## UNTERSUCHTER TEXT
Bücher des Monats - Mein Vater, der Held

Wie Bernhard Schlink in einer neuzeitlichen Odyssee das Zivile über das Martialische siegen lassen will und am Ende das kriegerische Böse in Person verewigt

Warum eigentlich nicht? Warum nicht mal eine Odyssee des 20. Jahrhunderts erzählen, dabei Joyce ignorieren und – große Moder­nisierung! – konsequent alles umkehren, was Homers Epos einst zum Heldengesang machte? Odysseus, der Viel­befahrene und Listenreiche, könnte in so einer Geschichte natürlich nicht mehr der Held sein, der nach Jahren des Umherirrens siegreich zu Weib und Kind heimkehrt. Der Heros des 20. Jahr­hunderts wäre vielmehr kriegsuntauglich, nach der Niederlage der Seinen hätte er nur eben noch seine Haut gerettet. Penelope wie­derum würde keines­wegs wie vorgeschrieben auf den Heimkehrer warten, sie verbände sich lieber mit dem erstbesten Freier. Gelangt der modernisierte Odysseus dann doch nach Hause, präsentiert sie ihm ein Kind auf dem Arm, ein anderes am Rock­zipfel, zusammen mit deren Vater, ihrem neuen Ehemann. Odysseus muss also wei­ter­ziehen – nicht auf göttlichen Ratschluss, sondern schlicht, weil er keinen Ort mehr hat (und eigentlich, Abenteurer, der er ist, einen solchen auch niemals hatte). Eine Vergangenheit dagegen hat er wohl, und die zu verbergen scheint mehr als ratsam: Der Antiheld des 20. Jahrhunderts, ins Kriegsgeschehen als Propagandist einer mörderischen Staatsmacht verstrickt, muss nach der Kapitulation abtauchen; muss eine neue Identität annehmen und schließlich fortgehen, weit, weit übers Meer, möglichst auf Nimmerwiedersehen. Es geht nicht länger um Heim­kehr, sondern um Flucht.

## EXTRAHIERTE DATEN
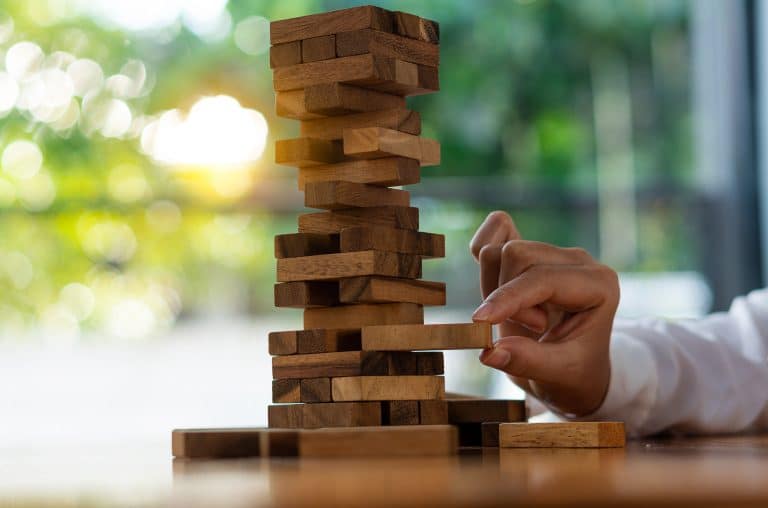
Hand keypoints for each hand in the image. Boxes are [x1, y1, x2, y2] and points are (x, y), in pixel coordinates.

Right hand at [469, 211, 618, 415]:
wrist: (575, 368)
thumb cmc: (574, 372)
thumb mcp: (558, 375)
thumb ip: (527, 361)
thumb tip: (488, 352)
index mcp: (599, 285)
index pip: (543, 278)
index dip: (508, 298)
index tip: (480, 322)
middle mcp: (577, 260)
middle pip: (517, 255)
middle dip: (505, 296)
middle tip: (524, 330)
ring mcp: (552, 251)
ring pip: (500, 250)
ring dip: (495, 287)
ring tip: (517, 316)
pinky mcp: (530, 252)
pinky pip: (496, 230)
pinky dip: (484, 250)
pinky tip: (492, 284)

--

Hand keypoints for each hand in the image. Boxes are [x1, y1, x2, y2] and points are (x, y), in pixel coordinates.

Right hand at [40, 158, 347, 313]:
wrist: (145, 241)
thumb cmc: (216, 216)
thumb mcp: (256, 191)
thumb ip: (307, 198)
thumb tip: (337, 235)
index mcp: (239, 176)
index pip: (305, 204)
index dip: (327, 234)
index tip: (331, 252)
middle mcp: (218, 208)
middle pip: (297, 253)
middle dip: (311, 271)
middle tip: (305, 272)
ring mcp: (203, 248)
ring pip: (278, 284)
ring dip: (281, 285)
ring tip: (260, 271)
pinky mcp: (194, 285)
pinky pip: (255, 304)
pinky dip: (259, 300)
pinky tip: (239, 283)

## AUFGABEN
**A)** Beantworte anhand der Rezension folgende Fragen:
(i) Welcher Autor wird im Untertitel genannt?
(ii) Was präsentiert Penelope dem modernisierten Odysseus bei seiner Ankunft zu Hause?
(iii) Worum geht es laut dem letzten Satz statt um Heimkehr?
**B)** Prüfe, ob diese Aussagen mit der Rezension übereinstimmen. Antworte jeweils mit Ja oder Nein und zitiere die entscheidende Stelle wörtlich.
(i) Penelope wartet in der umgekehrten Geschichte treu auf den Heimkehrer.
(ii) Der moderne Odysseus muss weiterziehen, weil er keinen Ort mehr hat.
(iii) Der Antiheld war als Propagandist in das Kriegsgeschehen verstrickt.

## LÖSUNGEN
**A)**
(i) Bernhard Schlink
(ii) Ein Kind auf dem Arm, ein anderes am Rockzipfel, zusammen mit deren Vater, ihrem neuen Ehemann
(iii) Um Flucht

**B)**
(i) Nein: „sie verbände sich lieber mit dem erstbesten Freier“
(ii) Ja: „sondern schlicht, weil er keinen Ort mehr hat“
(iii) Ja: „ins Kriegsgeschehen als Propagandist einer mörderischen Staatsmacht verstrickt“